• WORK TASK: Within the listing below, please copy exactly the lines between the line holding "tissue was stained" and the line holding "cells show no", inclusive.
* * * * * * * * *
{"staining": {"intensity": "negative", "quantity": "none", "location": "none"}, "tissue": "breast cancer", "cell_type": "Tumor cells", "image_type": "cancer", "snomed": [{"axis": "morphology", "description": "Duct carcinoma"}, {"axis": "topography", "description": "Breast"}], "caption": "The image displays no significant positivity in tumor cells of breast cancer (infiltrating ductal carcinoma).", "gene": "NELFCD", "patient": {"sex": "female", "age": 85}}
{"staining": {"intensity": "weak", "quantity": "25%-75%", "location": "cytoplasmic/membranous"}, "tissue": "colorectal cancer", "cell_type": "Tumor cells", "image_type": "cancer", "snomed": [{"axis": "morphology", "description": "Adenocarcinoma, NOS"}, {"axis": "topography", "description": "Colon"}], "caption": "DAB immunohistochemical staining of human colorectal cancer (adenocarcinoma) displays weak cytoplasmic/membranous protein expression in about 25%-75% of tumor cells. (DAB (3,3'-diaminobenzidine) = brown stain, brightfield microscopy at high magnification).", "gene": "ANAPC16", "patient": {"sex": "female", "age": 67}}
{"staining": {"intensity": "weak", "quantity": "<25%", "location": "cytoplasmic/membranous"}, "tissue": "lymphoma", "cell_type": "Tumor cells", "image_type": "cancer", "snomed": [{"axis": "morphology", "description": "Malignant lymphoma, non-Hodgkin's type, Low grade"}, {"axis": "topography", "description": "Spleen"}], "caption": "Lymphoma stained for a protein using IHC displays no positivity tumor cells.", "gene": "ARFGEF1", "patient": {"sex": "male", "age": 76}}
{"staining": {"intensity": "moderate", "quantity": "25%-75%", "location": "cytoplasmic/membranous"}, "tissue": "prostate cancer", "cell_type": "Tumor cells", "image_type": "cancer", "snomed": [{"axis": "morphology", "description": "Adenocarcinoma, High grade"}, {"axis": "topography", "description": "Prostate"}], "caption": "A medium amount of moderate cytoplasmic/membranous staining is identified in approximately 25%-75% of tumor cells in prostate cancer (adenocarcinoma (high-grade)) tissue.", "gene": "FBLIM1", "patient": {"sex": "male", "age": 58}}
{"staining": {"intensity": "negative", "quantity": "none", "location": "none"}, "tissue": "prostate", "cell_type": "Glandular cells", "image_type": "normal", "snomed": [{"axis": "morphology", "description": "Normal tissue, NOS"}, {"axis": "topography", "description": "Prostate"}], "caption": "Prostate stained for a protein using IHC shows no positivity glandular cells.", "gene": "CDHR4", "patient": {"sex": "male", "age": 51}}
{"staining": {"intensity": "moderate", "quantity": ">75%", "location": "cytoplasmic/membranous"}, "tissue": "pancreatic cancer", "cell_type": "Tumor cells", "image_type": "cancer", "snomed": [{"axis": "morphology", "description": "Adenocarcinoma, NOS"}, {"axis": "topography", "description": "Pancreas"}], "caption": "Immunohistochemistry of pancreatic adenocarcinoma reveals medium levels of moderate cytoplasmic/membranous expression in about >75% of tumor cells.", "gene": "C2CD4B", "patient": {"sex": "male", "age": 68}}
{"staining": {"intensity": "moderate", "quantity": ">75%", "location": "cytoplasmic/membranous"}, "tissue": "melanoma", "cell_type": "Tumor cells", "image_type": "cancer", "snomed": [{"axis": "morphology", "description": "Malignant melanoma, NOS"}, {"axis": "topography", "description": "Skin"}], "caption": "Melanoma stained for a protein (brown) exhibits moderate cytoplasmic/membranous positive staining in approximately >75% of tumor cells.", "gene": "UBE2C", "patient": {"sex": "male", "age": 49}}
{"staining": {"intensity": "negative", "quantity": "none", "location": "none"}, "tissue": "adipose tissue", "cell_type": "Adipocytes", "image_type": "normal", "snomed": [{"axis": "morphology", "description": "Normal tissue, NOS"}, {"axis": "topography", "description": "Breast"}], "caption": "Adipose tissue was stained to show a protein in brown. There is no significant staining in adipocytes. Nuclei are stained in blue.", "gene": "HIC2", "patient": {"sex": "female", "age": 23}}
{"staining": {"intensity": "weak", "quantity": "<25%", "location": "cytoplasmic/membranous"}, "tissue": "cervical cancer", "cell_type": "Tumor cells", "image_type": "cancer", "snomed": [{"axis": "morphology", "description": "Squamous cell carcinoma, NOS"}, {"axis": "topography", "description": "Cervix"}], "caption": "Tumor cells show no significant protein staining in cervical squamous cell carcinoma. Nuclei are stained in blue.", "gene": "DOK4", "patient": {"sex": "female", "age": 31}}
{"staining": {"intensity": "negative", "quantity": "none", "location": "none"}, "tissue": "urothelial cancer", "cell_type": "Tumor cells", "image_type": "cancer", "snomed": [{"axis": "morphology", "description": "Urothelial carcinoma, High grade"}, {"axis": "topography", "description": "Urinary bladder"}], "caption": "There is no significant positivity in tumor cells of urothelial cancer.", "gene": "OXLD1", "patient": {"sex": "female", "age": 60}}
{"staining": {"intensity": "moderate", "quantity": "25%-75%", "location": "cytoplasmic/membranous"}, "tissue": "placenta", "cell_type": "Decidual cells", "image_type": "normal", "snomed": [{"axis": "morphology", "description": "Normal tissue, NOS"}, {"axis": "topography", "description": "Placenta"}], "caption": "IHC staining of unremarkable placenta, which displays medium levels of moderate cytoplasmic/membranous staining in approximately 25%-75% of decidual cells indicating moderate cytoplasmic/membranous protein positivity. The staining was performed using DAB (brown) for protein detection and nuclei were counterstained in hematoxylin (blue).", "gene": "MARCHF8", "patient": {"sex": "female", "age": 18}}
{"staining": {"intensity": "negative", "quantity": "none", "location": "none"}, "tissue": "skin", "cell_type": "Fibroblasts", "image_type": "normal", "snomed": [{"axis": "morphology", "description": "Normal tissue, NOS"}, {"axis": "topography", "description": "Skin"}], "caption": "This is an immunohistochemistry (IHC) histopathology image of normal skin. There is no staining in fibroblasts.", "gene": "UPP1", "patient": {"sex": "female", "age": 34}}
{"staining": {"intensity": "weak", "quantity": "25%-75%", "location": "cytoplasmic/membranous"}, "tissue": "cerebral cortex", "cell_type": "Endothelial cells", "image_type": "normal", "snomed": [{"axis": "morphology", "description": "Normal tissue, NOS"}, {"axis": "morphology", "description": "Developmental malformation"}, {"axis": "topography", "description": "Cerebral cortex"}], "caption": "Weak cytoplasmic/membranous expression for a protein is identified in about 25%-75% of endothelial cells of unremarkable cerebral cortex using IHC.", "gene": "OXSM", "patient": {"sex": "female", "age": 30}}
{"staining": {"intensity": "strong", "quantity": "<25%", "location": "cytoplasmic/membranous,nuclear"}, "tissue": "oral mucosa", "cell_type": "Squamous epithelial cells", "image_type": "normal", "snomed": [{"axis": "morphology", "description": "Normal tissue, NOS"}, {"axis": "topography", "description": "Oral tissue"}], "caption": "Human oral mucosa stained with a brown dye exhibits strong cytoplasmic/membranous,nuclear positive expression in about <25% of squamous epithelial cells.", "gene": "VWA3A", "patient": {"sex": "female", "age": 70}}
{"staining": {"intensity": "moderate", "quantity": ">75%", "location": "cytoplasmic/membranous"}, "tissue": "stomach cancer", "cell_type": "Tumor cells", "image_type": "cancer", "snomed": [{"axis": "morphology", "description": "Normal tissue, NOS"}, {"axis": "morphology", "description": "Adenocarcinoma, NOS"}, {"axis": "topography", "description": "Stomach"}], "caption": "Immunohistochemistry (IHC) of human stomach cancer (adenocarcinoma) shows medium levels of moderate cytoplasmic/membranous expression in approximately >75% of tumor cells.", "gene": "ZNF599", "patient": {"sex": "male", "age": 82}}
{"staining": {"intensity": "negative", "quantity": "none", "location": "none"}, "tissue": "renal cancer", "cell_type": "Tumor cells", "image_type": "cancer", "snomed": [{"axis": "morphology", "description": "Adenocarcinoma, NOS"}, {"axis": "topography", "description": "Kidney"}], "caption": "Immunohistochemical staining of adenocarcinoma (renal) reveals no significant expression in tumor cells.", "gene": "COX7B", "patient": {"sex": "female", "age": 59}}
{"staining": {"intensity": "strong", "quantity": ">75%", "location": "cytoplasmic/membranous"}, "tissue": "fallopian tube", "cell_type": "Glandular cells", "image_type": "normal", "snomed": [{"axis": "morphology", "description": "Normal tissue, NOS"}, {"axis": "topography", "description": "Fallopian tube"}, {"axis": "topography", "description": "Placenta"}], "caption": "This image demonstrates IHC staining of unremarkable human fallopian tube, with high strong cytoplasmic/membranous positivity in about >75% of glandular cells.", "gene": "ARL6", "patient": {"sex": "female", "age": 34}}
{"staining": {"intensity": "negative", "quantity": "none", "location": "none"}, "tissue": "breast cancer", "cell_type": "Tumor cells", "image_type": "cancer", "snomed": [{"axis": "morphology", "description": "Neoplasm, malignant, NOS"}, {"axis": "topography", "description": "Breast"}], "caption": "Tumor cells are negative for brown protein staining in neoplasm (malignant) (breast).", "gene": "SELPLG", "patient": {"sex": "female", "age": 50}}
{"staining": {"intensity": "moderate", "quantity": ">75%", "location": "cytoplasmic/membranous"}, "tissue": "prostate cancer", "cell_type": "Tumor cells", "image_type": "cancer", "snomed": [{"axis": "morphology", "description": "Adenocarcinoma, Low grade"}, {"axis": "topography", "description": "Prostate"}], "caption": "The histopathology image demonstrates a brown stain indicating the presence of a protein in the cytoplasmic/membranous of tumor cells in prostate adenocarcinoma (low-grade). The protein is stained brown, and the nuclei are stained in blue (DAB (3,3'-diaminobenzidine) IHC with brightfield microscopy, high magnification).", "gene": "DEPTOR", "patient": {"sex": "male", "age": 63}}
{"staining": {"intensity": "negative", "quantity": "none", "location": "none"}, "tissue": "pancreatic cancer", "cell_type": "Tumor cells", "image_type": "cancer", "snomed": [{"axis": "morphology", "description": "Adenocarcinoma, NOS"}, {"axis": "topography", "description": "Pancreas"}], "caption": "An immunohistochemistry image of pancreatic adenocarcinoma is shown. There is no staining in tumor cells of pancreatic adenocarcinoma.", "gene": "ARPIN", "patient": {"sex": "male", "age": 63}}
* * * * * * * * *
• RESPONSE:
{"staining": {"intensity": "negative", "quantity": "none", "location": "none"}, "tissue": "adipose tissue", "cell_type": "Adipocytes", "image_type": "normal", "snomed": [{"axis": "morphology", "description": "Normal tissue, NOS"}, {"axis": "topography", "description": "Breast"}], "caption": "Adipose tissue was stained to show a protein in brown. There is no significant staining in adipocytes. Nuclei are stained in blue.", "gene": "HIC2", "patient": {"sex": "female", "age": 23}}
{"staining": {"intensity": "weak", "quantity": "<25%", "location": "cytoplasmic/membranous"}, "tissue": "cervical cancer", "cell_type": "Tumor cells", "image_type": "cancer", "snomed": [{"axis": "morphology", "description": "Squamous cell carcinoma, NOS"}, {"axis": "topography", "description": "Cervix"}], "caption": "Tumor cells show no significant protein staining in cervical squamous cell carcinoma. Nuclei are stained in blue.", "gene": "DOK4", "patient": {"sex": "female", "age": 31}}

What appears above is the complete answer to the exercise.